- [Texte fourni]
════
Extrait du dossier pédagogique
réalisé par les Grignoux et consacré au dessin animé
Sindbad
de Karel Zeman
Tchécoslovaquie, 1971-74, 1h10
Le dossier pédagogique dont on trouvera un court extrait ci-dessous s'adresse aux enseignants du maternel qui verront le dessin animé Sindbad avec leurs élèves (entre trois et six ans environ). Il contient plusieurs animations qui pourront être rapidement mises en oeuvre en classe après la vision du film.
- Les enfants sont installés en cercle dans un espace dégagé de la classe, ou regroupés autour d'une grande table; l'enseignant prend place parmi eux
- Les seize illustrations qui constituent la seconde série de photogrammes [ces images se trouvent dans le dossier impimé et ne sont pas reproduites sur cette page WEB] sont découpées. Les douze premières sont placées au centre de l'espace dégagé.
La plupart des contes de fées bien connus des enfants s'inscrivent dans un contexte occidental médiéval. Le dessin animé de Karel Zeman est donc l'une des rares occasions, pour les tout jeunes spectateurs, de découvrir quelques traits de la culture orientale arabo-musulmane.
════
- [Liste fournie]
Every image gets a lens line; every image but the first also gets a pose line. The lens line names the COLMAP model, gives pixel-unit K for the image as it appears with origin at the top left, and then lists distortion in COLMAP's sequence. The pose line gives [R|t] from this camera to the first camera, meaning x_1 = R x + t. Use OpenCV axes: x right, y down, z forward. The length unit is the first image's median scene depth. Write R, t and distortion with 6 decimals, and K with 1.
════
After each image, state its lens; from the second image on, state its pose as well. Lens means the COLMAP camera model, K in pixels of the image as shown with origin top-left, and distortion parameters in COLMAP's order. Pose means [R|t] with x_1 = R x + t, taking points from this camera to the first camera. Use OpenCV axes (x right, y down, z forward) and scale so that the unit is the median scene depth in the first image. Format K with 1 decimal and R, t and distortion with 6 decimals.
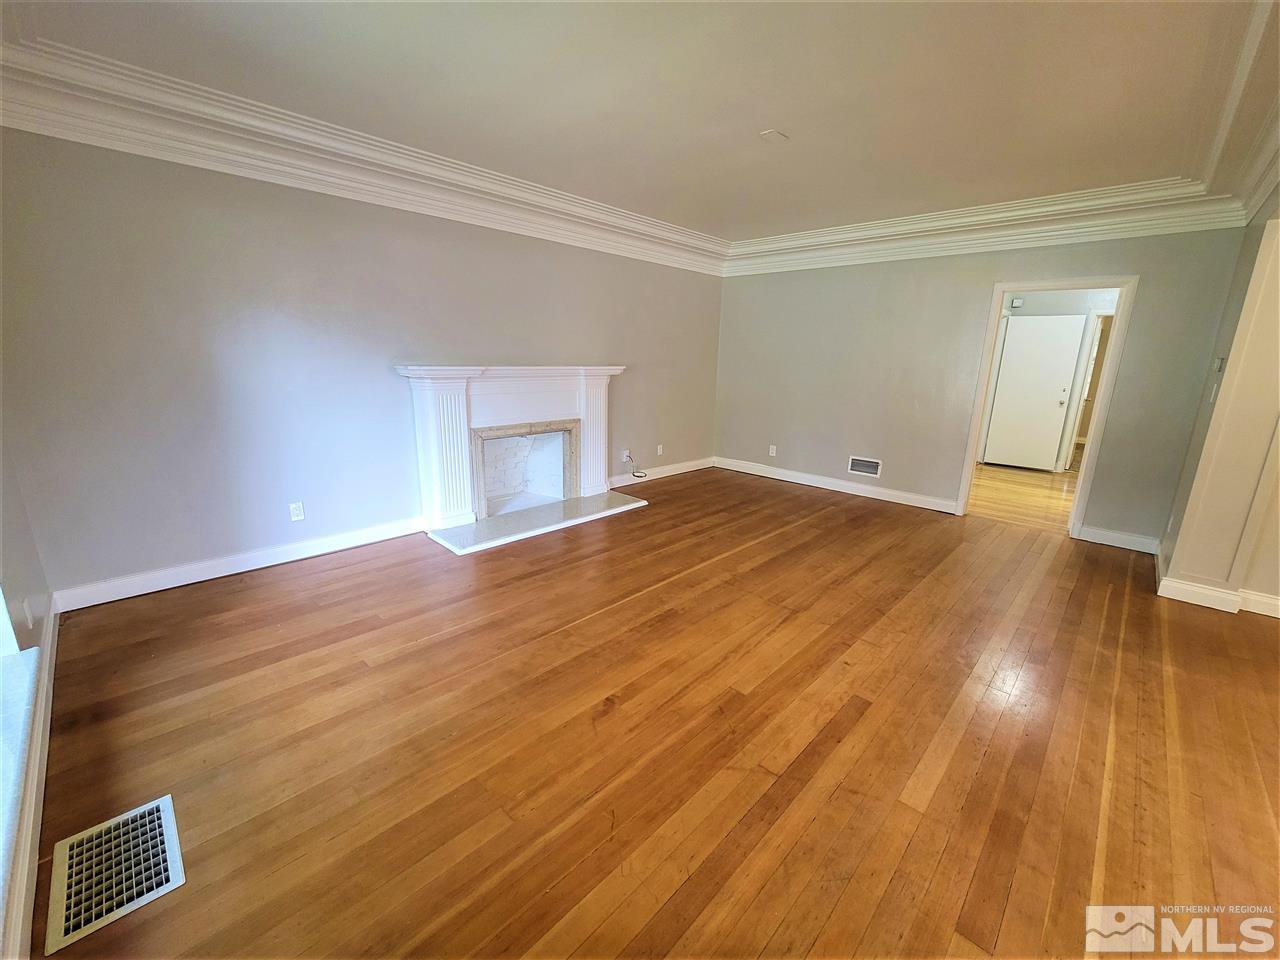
════
- [Consigne]
Relevez tous les noms propres qui figurent dans le texte fourni, en citant chacun une seule fois. Seul le texte fourni sert de base pour répondre.

- [Corrigé]
Grignoux, Sindbad, Karel Zeman, Tchécoslovaquie